## How to complete this task
Each entry is to be given again precisely, and no picture may be carried over.

## The records
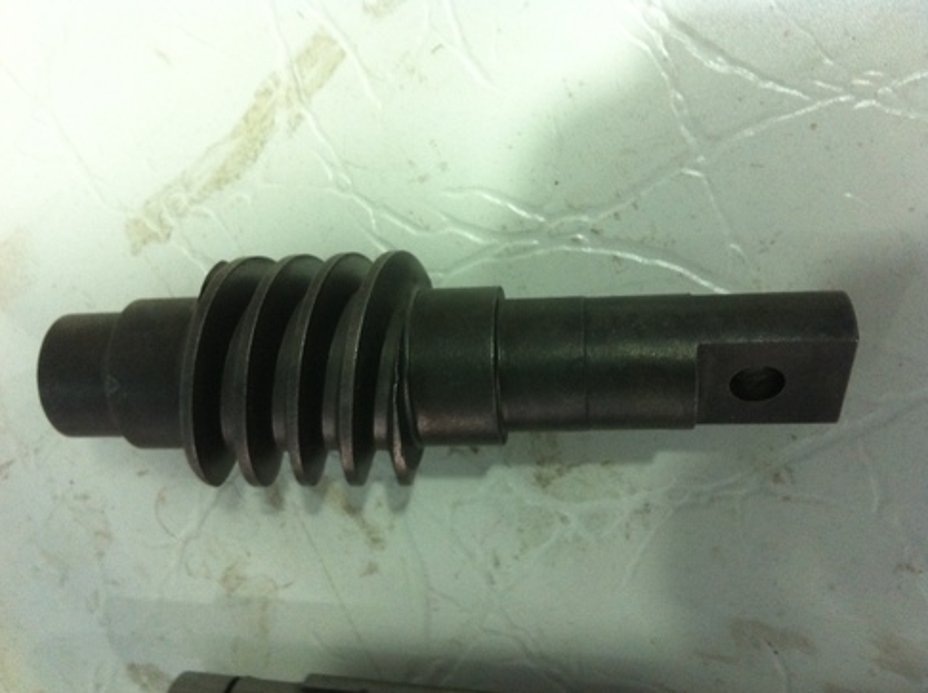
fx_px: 964
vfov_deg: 39.6
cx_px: 458
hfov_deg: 51.4
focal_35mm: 36
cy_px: 354
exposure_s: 1/15
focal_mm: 3.85
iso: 160
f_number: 2.8
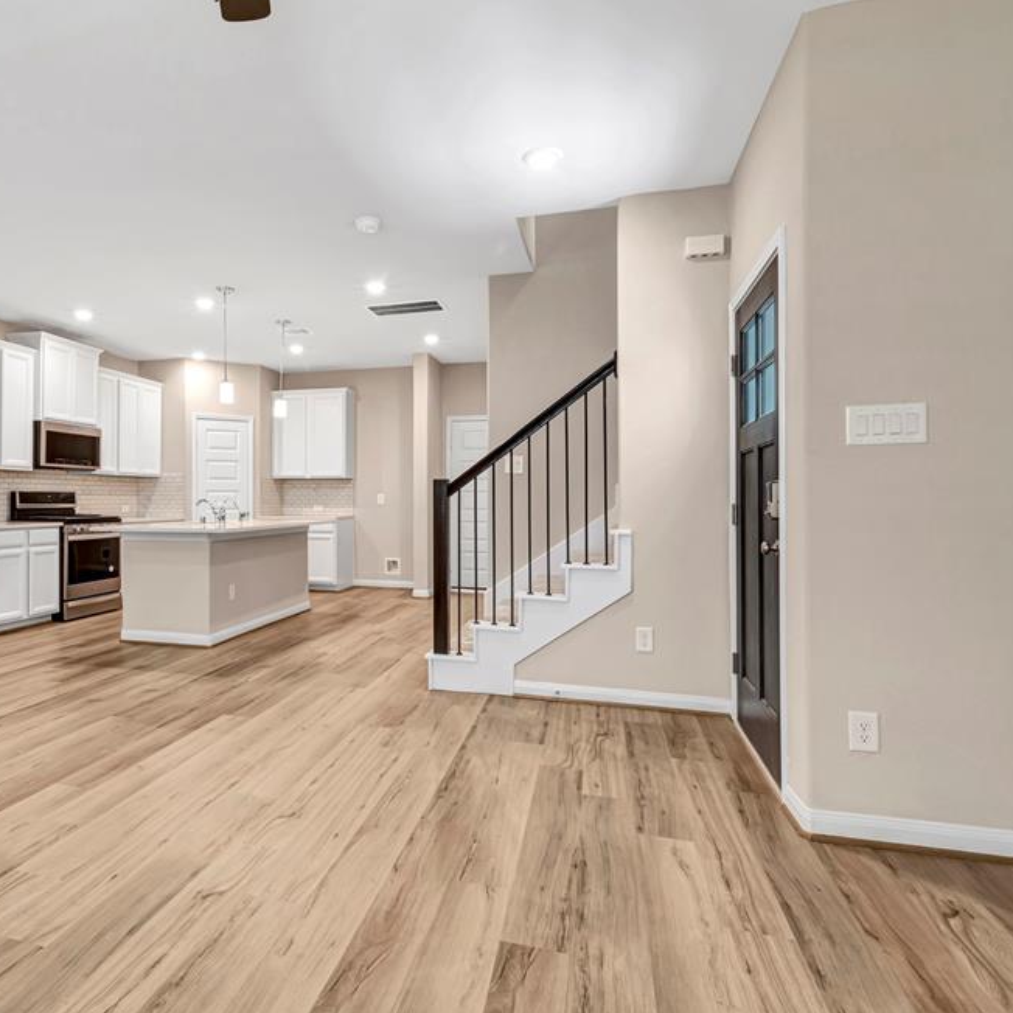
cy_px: 503
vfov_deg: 74.8
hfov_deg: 73.5
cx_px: 378
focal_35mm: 20
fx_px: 662
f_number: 8
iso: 200
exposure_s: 1/10
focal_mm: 10
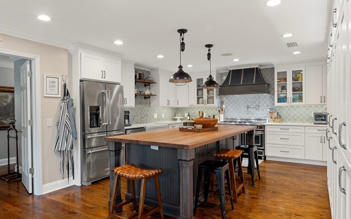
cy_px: 111
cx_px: 175
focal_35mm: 24
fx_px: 225
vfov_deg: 52.0
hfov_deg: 75.9
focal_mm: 15
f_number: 9.5
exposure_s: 1
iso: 320
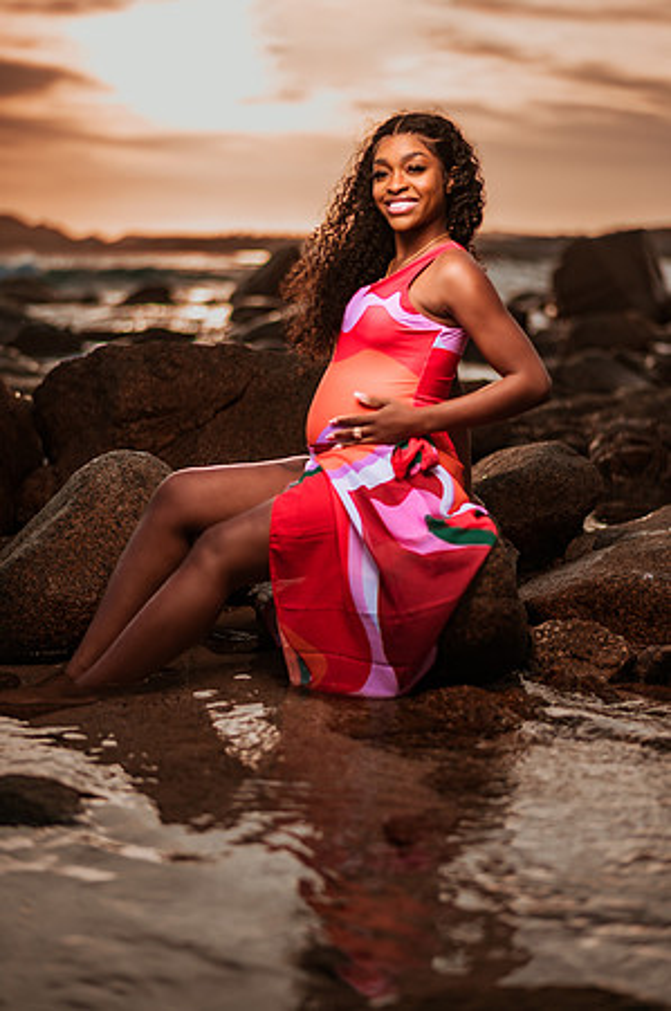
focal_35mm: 58
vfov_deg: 34.5
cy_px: 506
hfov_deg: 23.3
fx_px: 1625
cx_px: 336
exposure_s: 1/3200
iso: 100
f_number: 1.4
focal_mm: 58
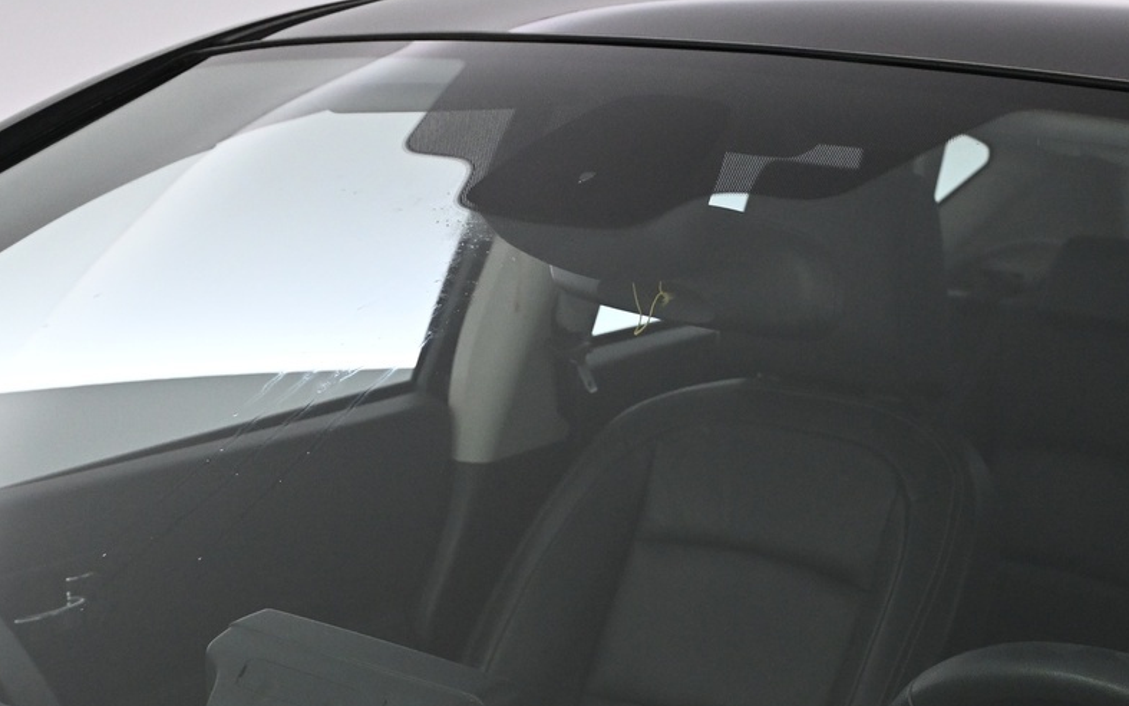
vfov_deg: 19.2
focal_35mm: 66
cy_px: 676
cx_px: 693
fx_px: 2032
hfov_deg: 30.9
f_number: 4
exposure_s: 1/125
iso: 1400
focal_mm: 21
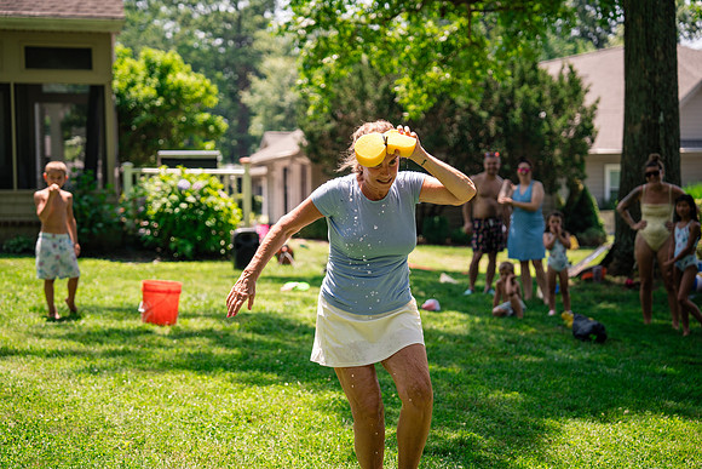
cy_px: 234
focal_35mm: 70
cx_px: 351
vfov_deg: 19.5
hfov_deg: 28.8
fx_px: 1365
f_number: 2.8
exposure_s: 1/1250
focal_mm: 70
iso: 250
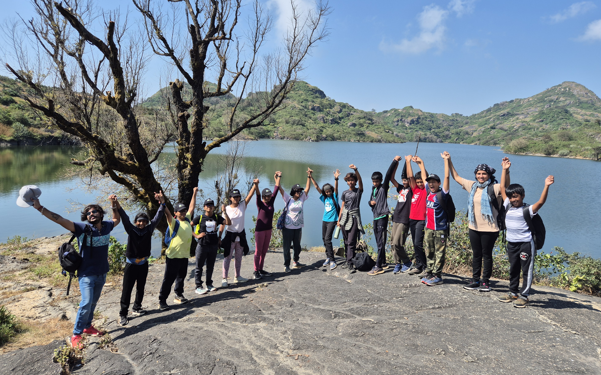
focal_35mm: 25
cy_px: 166
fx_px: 409
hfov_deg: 72.5
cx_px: 298
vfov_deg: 49.2
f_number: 1.8
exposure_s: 1/1300
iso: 25
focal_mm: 5.4
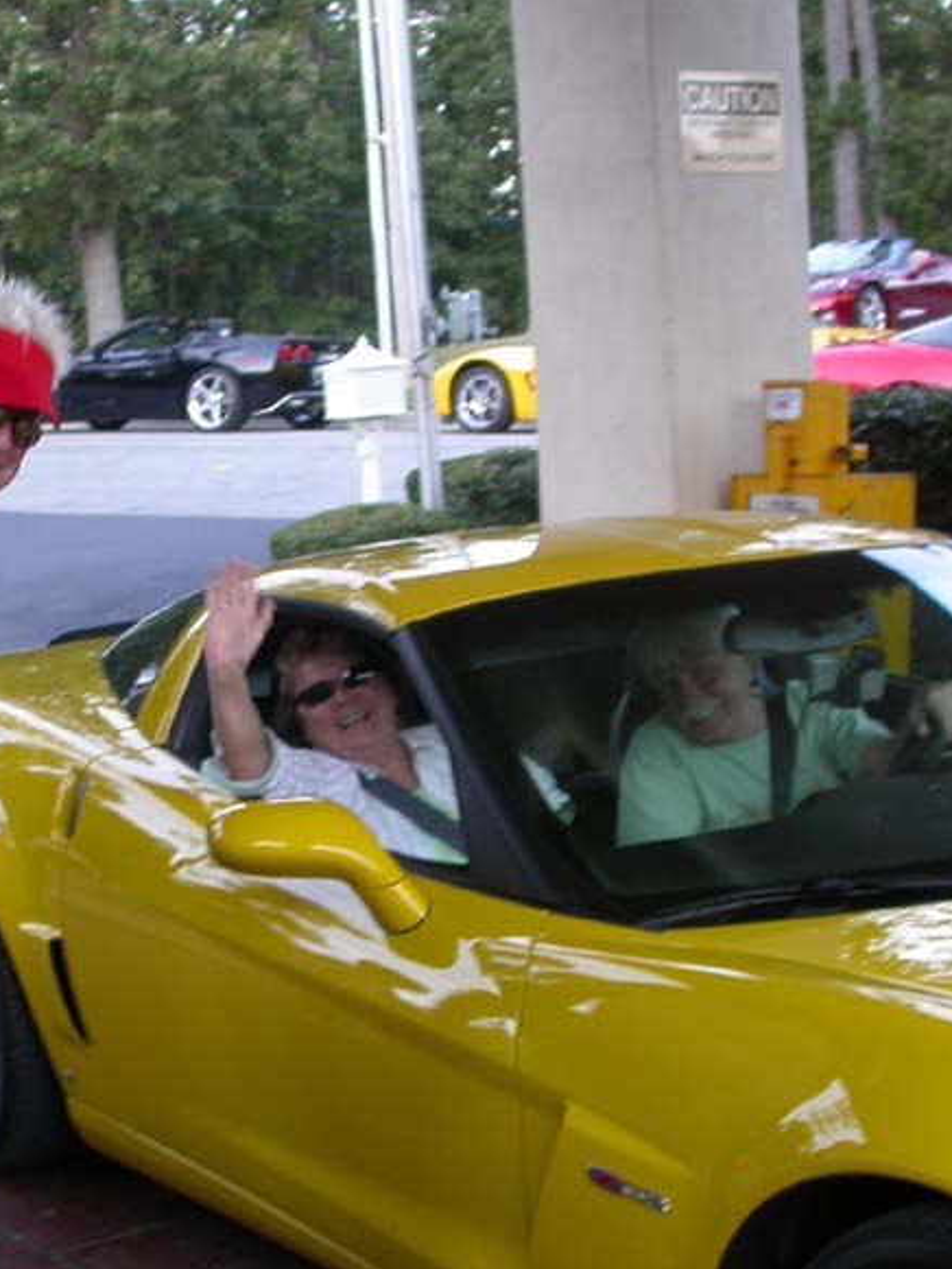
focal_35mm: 67
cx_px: 190
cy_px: 730
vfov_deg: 28.9
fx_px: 2456
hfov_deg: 21.7
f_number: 2.6
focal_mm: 7.85
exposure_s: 1/38.5
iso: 100
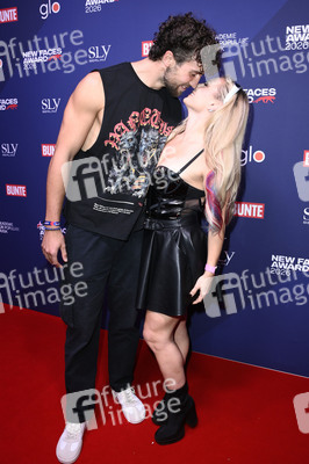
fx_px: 413
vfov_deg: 58.8
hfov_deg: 41.0
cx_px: 154
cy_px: 232
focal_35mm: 32
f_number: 5.6
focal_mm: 32
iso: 1000
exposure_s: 1/250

## Your response
fx_px: 964
vfov_deg: 39.6
cx_px: 458
hfov_deg: 51.4
focal_35mm: 36
cy_px: 354
exposure_s: 1/15
focal_mm: 3.85
iso: 160
f_number: 2.8
cy_px: 503
vfov_deg: 74.8
hfov_deg: 73.5
cx_px: 378
focal_35mm: 20
fx_px: 662
f_number: 8
iso: 200
exposure_s: 1/10
focal_mm: 10
cy_px: 111
cx_px: 175
focal_35mm: 24
fx_px: 225
vfov_deg: 52.0
hfov_deg: 75.9
focal_mm: 15
f_number: 9.5
exposure_s: 1
iso: 320
focal_35mm: 58
vfov_deg: 34.5
cy_px: 506
hfov_deg: 23.3
fx_px: 1625
cx_px: 336
exposure_s: 1/3200
iso: 100
f_number: 1.4
focal_mm: 58
vfov_deg: 19.2
focal_35mm: 66
cy_px: 676
cx_px: 693
fx_px: 2032
hfov_deg: 30.9
f_number: 4
exposure_s: 1/125
iso: 1400
focal_mm: 21
cy_px: 234
focal_35mm: 70
cx_px: 351
vfov_deg: 19.5
hfov_deg: 28.8
fx_px: 1365
f_number: 2.8
exposure_s: 1/1250
focal_mm: 70
iso: 250
focal_35mm: 25
cy_px: 166
fx_px: 409
hfov_deg: 72.5
cx_px: 298
vfov_deg: 49.2
f_number: 1.8
exposure_s: 1/1300
iso: 25
focal_mm: 5.4
focal_35mm: 67
cx_px: 190
cy_px: 730
vfov_deg: 28.9
fx_px: 2456
hfov_deg: 21.7
f_number: 2.6
focal_mm: 7.85
exposure_s: 1/38.5
iso: 100
fx_px: 413
vfov_deg: 58.8
hfov_deg: 41.0
cx_px: 154
cy_px: 232
focal_35mm: 32
f_number: 5.6
focal_mm: 32
iso: 1000
exposure_s: 1/250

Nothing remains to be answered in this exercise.